=== Texto do documento ===

Seminário debate educação antirracista

16 de outubro de 2019

 

 

Como parte da programação do Outubro da Educação, a Câmara Municipal de São Paulo sediou, em 9/10, o seminário Educação Antirracista, uma iniciativa conjunta do vereador Celso Giannazi e do deputado Carlos Giannazi (PSOL). “O Brasil ainda é um país racista. Temos de combater isso com uma postura proativa”, afirmou o vereador.

 

Carlos Giannazi explicou que, em 2003, uma alteração na LDB incluiu no currículo escolar a história da África e do povo negro no Brasil, mas sua aplicação é restrita. “Precisamos que os professores assumam esse compromisso, porque só a educação poderá eliminar de vez o racismo.”

 

Para a pesquisadora Valéria Silvério, opressão e submissão são papéis que se aprendem em todos os meios sociais, por isso é preciso uma postura intransigente contra o preconceito. “Não podemos deixar que a próxima geração também sofra com o chicote do racismo.”

 

“Qual foi o escravizado que escreveu sobre si próprio?”, questionou a escritora Luciana Reis, abordando a invisibilidade do povo negro. “Apesar da dor, temos de contar nossa história.” Já Sueli Alves, diretora de escola municipal, frisou que educação, em sentido amplo, acontece em toda parte, por isso a importância de se valorizar a herança africana no consumo de bens e serviços e nas opções de arte e cultura.

 

O evento teve participação do Conselho Mirim, do vereador Eduardo Suplicy e da cantora e compositora Izzy Gordon, que se apresentou com acompanhamento do pianista Rogério Rochlitz.

===

▸ Instruções de trabalho
a - De acordo com o texto do documento, em que ano uma alteração na LDB incluiu no currículo escolar a história da África e do povo negro no Brasil?
b - Reescreva o trecho do texto do documento que abre com as palavras contendo "16 de outubro" e fecha com "afirmou o vereador.", trocando "seminário" por "encontro".

=== Amostra dos dados ===

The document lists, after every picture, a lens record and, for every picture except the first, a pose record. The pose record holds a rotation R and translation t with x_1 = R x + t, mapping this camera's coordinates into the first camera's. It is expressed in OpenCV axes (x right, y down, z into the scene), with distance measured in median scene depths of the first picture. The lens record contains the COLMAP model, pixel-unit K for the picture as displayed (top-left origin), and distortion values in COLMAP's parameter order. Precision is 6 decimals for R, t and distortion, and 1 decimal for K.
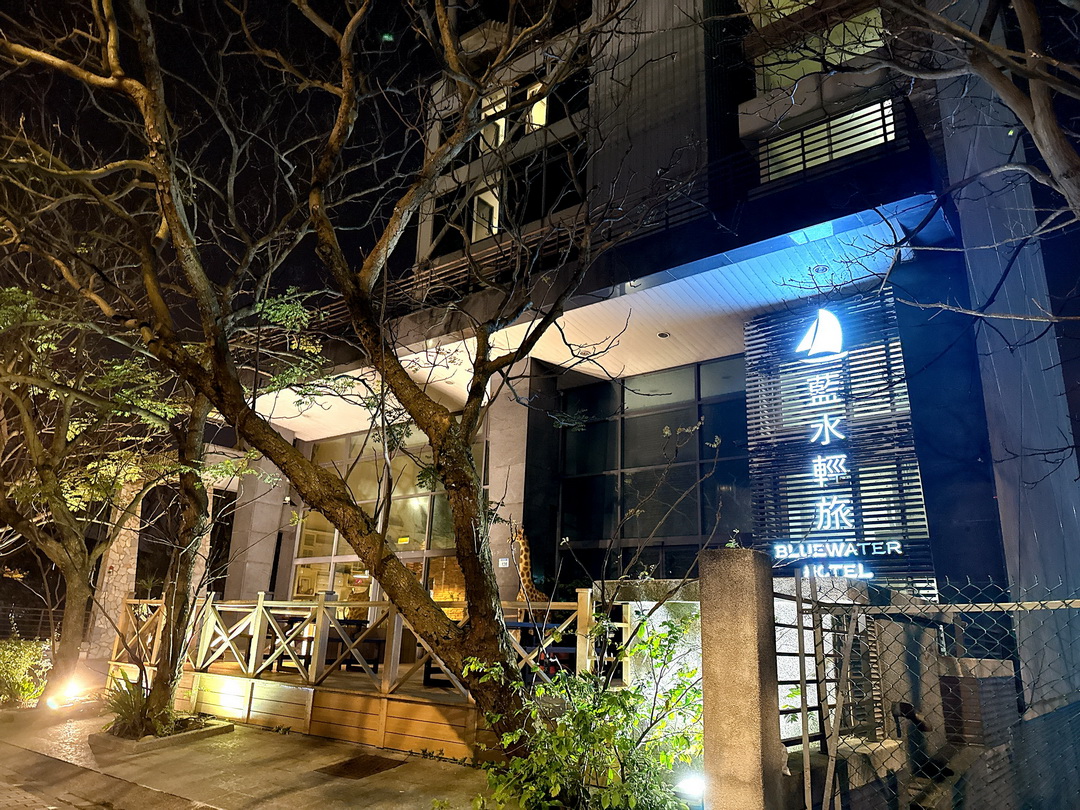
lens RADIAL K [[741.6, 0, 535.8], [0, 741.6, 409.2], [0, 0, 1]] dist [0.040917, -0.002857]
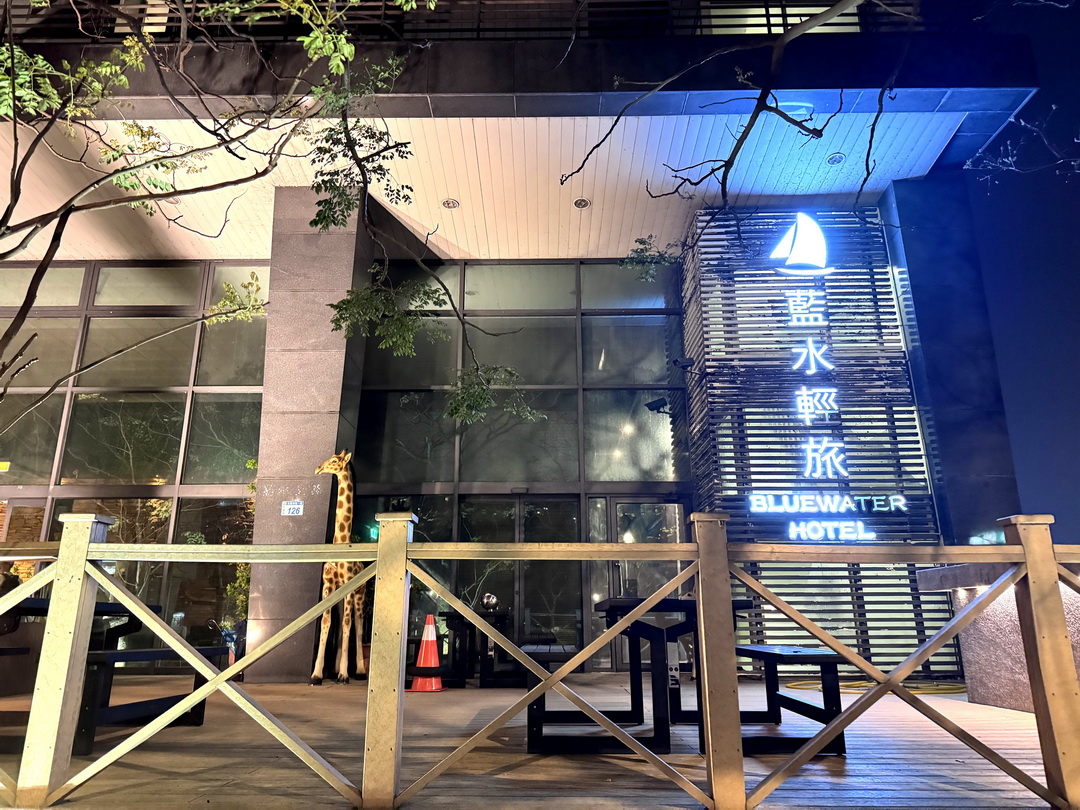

===

▸ Respostas das tarefas
a - Em 2003.

b -
16 de outubro de 2019

 

 

Como parte da programação do Outubro da Educação, a Câmara Municipal de São Paulo sediou, em 9/10, o encontro Educação Antirracista, uma iniciativa conjunta do vereador Celso Giannazi e do deputado Carlos Giannazi (PSOL). “O Brasil ainda é um país racista. Temos de combater isso com uma postura proativa”, afirmou o vereador.